A while back I inherited a boxful of 100+ year old dolls. Gave them away, due to their absolute nightmarish creepitudinosity.
If that ever happens again, I'll buy them. They may have had little value but those are the ones that potentially reach hundreds or thousands each. Even in bad condition
 
If that ever happens again, I'll buy them. They may have had little value but those are the ones that potentially reach hundreds or thousands each. Even in bad condition
It can't happen again. Whoops - could've used the money. But they felt so awful to me that I didn't want any part of them 'sticking' to me, even in the form of money. If that makes sense. I gave them away to someone who I like, and who I hoped sold them.
 
I made my own toys and toy solder dolls, didn't like store bought stuff, made my own models from scratch. I had yarn men solders, with castles, ships, and western towns. I made full nights armor, swords, little bamboo bows with tooth pick arrows with felt feathers, maces sheilds, all kinds of carved guns.

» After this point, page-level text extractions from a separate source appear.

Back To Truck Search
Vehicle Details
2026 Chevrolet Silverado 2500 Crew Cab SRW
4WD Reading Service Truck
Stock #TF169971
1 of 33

The swords were made out of broken scroll saw blades and unused rivits hamered into any shap you could think of snaky cris blades, Arib scimatars classic knights swords rapiers you name it I probable made it at some point. Wars were fought stories were made up, and then I went off to 4 years of boarding school Hell, things were never the same after that.:confused: Grown up NT land isn't much fun.
 
dolls....I wasn't really into them.
When I was a toddler, I used to hold them upside-down and put their feet into my mouth.
After entered the kindergarten, I inherited the "b" dolls box from others (not sure if they belongs to my cousin before) and I messed up everything. :rolleyes:
I like to put them into a strange pose and investigate their body, so their arms, legs, even their heads, was pulled out and leaved their body.
It may sounds horrible, but I enjoy lift up the toy dress and look at the pubic area, expecting their pubic area is as same as mine!!
I also noticed their breasts without nipples.
My mother taught me how to comb their hair and I just use the toy comb to torture them.
It annoyed me when their hair got stuck in the comb, so I just throw them on the floor.
 
I didn't have dolls as a young child. I had soft toys, including my personal favorite, a fifty year old bear that a relative gave to me, I still have him. I started to collect Tommy dolls as a teenager, because I liked the novelty value of owning boy dolls. I never took any of them out of their boxes though. I still have them all. Since then I've occasionally acquired other dolls that have appealed to me, including one small vinyl person (he doesn't like the term doll) who collects marbles and who is my main companion.